I approached this panel conversation with some dread; I could think of little new to present to this crowd of 900 attendees well versed in telemedicine. Yet, it seems, the topic finds itself as a perennial presentation on many telecom agendas. NTCA – the Rural Broadband Association wanted a quick-hitting update for its fall convention of rural telephone companies gathered in Philadelphia.
Sometimes SDN Communications gets referred to as a pioneer provider in the telemedicine field because of our long partnership with Avera eCARE. That gives us too much credit; we only provide the fiber or pipe, if you will, for the eCARE Emergency connection envisioned long ago by the smart IT folks and doctors at Avera. Thankfully, there on a stage in the city of Brotherly Love, Avera received the adoration it deserves from its newest Kansas customer. HaysMed, that state’s western regional healthcare hub, recently connected to Avera eCARE in Sioux Falls via its local telecom provider, Nex-Tech, and SDN.
Still, I had primed myself to relay our newest methods of connection. I was ready to talk master circuits, MPLS, routers and such. I memorized Avera’s latest analytics: more than one-million patients served, 330 connections in 14 states, 13 percent of the nation’s critical access hospitals served, and $188 million saved through the video “house calls.” I felt proud calling our Sioux Falls partner the largest virtual hospital. I also touted Avera’s latest innovations in:
- Improving public safety by connections to prisons, so inmates don’t attempt escape during outings to clinics or hospitals.

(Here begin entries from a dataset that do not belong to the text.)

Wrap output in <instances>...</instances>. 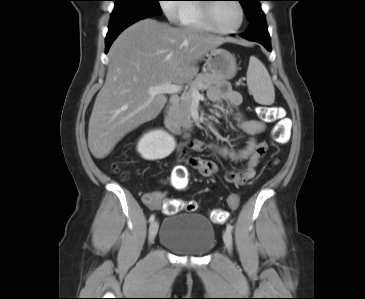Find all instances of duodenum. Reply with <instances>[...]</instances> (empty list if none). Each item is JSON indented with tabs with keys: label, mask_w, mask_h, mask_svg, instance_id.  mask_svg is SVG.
<instances>
[{
	"label": "duodenum",
	"mask_w": 365,
	"mask_h": 299,
	"mask_svg": "<svg viewBox=\"0 0 365 299\" xmlns=\"http://www.w3.org/2000/svg\"><path fill=\"white\" fill-rule=\"evenodd\" d=\"M179 103L178 95H171L167 107L164 110V125L174 133L182 134L185 131V125L174 119V110Z\"/></svg>",
	"instance_id": "obj_1"
}]
</instances>
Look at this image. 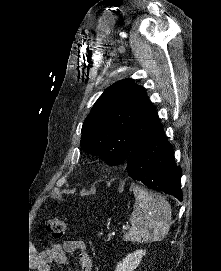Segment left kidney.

- Growing pharmacy connections to 100 sites, improving patient safety by reducing medication errors in these locations.
- Serving as virtual school nurses in 15 districts, including very rural schools where medical help can be an hour away.

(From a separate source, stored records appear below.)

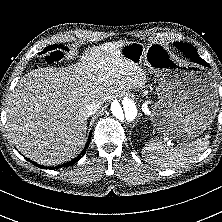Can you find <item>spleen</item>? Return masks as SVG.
<instances>
[{
    "label": "spleen",
    "instance_id": "spleen-1",
    "mask_svg": "<svg viewBox=\"0 0 222 222\" xmlns=\"http://www.w3.org/2000/svg\"><path fill=\"white\" fill-rule=\"evenodd\" d=\"M207 136L191 142H182L172 147L161 139L150 140L142 149L145 160L162 168L183 167L195 162L207 149Z\"/></svg>",
    "mask_w": 222,
    "mask_h": 222
}]
</instances>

The numbers and new delivery models surely impress, but the news in telemedicine isn’t really about technology anymore. HaysMed IT director Scott Rohleder delivered the panel’s headline: patients and doctors trust telemedicine and even find improved results in some practices.
That’s right, a camera, which alone scares most people and even more so if it’s connected to a doctor on the other end, improves outcomes. The medical field bearing the best result? Behavioral health – a field you might think would demand putting patient and doctor in the same room instead of stretching thin fiber over hundreds, if not thousands, of miles.

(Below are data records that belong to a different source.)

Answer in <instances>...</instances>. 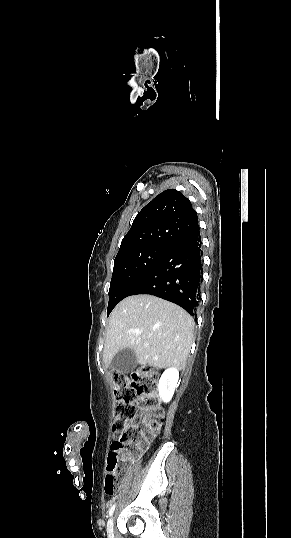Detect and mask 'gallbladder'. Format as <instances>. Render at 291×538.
Wrapping results in <instances>:
<instances>
[{
  "instance_id": "gallbladder-1",
  "label": "gallbladder",
  "mask_w": 291,
  "mask_h": 538,
  "mask_svg": "<svg viewBox=\"0 0 291 538\" xmlns=\"http://www.w3.org/2000/svg\"><path fill=\"white\" fill-rule=\"evenodd\" d=\"M111 365L115 371L121 373L132 372L137 366V356L135 351L130 348L119 351L114 355Z\"/></svg>"
}]
</instances>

We all know the stories of how doctors on video connections in emergency rooms save lives. I’ve told them here and documented them in videos, including one of Parkston’s blizzard baby. However, whether it’s a struggling teen or an aging Vietnam Veteran, for some reason, talking to a doctor via bits and bytes works very well.
So, while I thought our face-to-face panel discussion would highlight the latest methods of cost-savings on e-connections, I learned the beauty of human connections transcend the technology. And isn’t that the way it should be? The technology should be invisible. Let the magic and healing happen between people.